Make sure you are using URL parameters in line with current practice. Session IDs may be better stored as cookies, rather than as visible variables in the address bar.
2. Remove blank URL parameters
Poor configuration can cause URL parameters to appear in the address bar even when they have no value – this is unnecessary complication and serves no useful purpose.
Remove blank parameters from your page URLs and you keep things simple. You might even find that pages don’t need historic URL parameters anymore at all.
3. Single use parameter keys
It’s best practice to use variables only once, and the same applies to URL parameters. For each key, make sure you only assign one value.
Of course you can update the value, for example as the user clicks through from page=2 to page=3 and so on, but you should avoid using the same key multiple times in a single page URL.
4. Consistent parameter order
It’s also best practice to put your parameters in the same order every time, so that your page URLs are consistent – and so that any one page always has the same sequence of parameters in its URL.
You can use any order of your preference, for example alphabetical order. You might find it useful to group parameters into identifiers, pagination, sorting/filtering and search queries, with UTM parameters and any other tracking placed last of all.
5. Server-side static URLs
Server-side URL rewrites can take parameter strings and turn them into static URLs that point to a particular version of a page. This reduces complexity and helps the search engine robots – especially Google – to understand your site hierarchy as a structure of subfolders.
This is not suitable for UTM tracking variables, or for free-text variables such as user-generated search queries, but it can work well for filters such as different sizes and colours of the same product.
More top tips to reduce URL parameter confusion
There are a few more tools in your belt to reduce URL parameter confusion for the search bots and ensure the major search engines, including Google and Bing, can crawl your content successfully:
- rel=”canonical” attributes to point to the definitive SEO-friendly version of a page.
- txt file in your server root folder to apply site-wide rules to block crawler access.
- robots=”noindex” meta tag to prevent search engines from indexing unwanted pages.
Finally, proactively define your URL parameters in the Google Search Console legacy URL Parameter Tool, and you can designate specific variables as:
- ‘representative’ if page content is unchanged (e.g. UTM tracking).
- ‘sorts’ if the parameter changes the order of content on the page.
- ‘narrows’ if the parameter filters the page content to narrow it down.
- ‘specifies’ if the parameter displays a specific item (e.g. an ecommerce product).
- ‘translates’ if the parameter changes the language of the page content.

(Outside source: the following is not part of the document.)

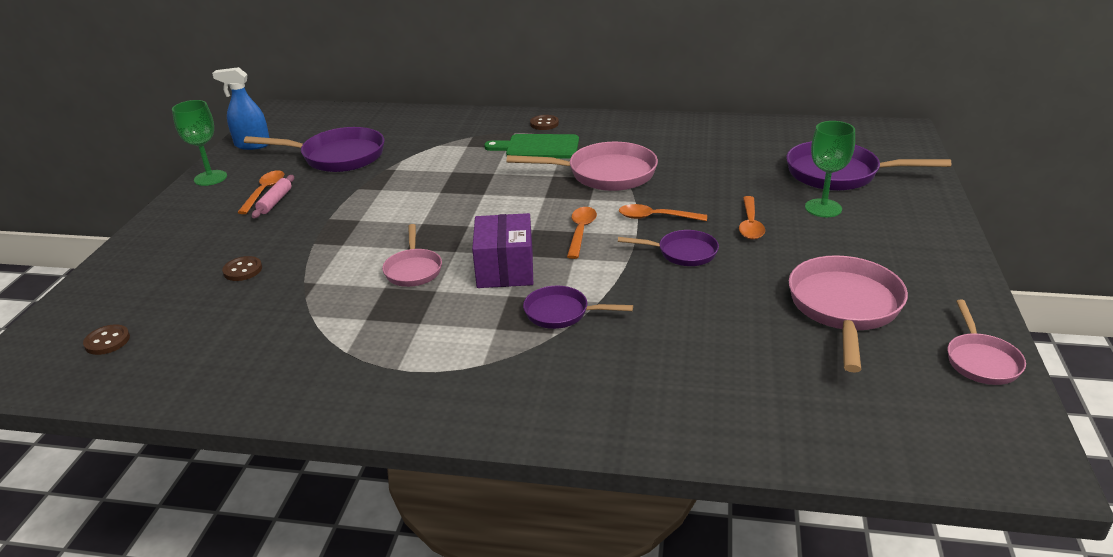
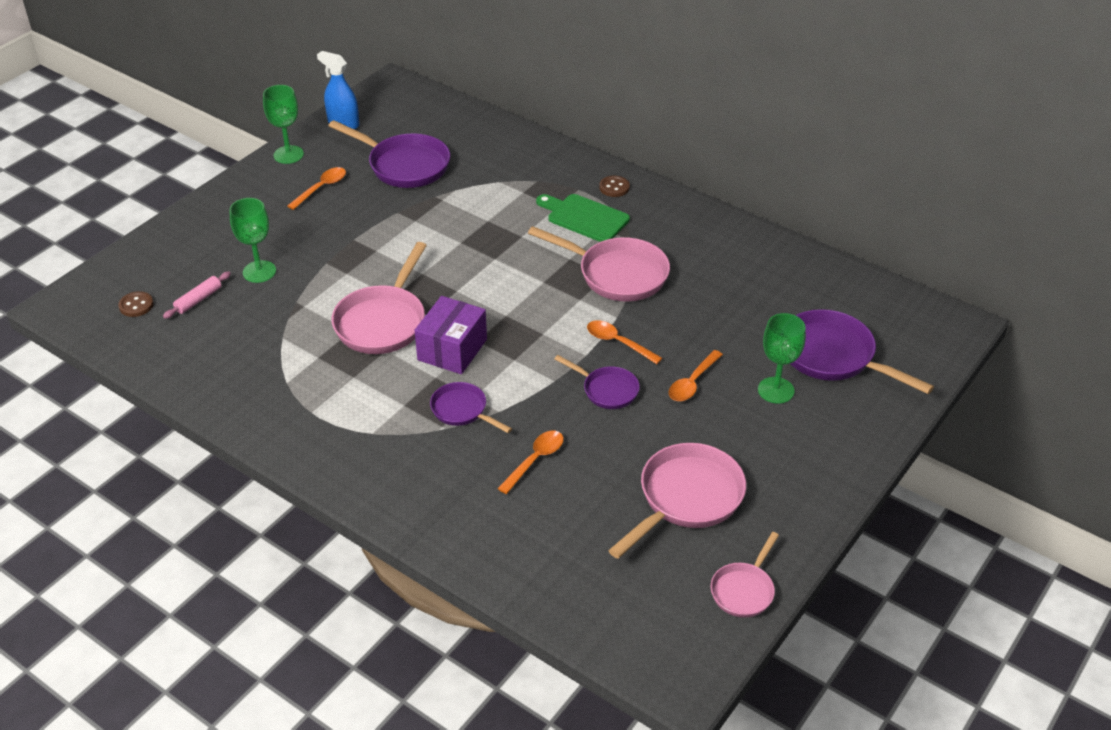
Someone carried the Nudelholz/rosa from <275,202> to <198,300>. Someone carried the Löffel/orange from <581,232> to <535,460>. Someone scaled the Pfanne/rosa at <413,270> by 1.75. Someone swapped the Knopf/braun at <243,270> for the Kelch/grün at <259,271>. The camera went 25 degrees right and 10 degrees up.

- ‘paginates’ for pagination/navigation parameters.
By proactively defining your URL parameters, you can prevent them from being listed as ‘Let Googlebot decide’, putting the control in your hands instead of in Google’s.
Do what works for you
The above tips for URL parameter best practice are not exhaustive, and you might not need to use them all – in fact, you probably won’t.
Always start with an audit of your existing variables, eliminate any that are obsolete, and then optimise those in current use.
From there, you can take logical steps to implement alternative methods that make sense for you, your website and your audience, to drive the best possible results while still giving your website its essential functionality.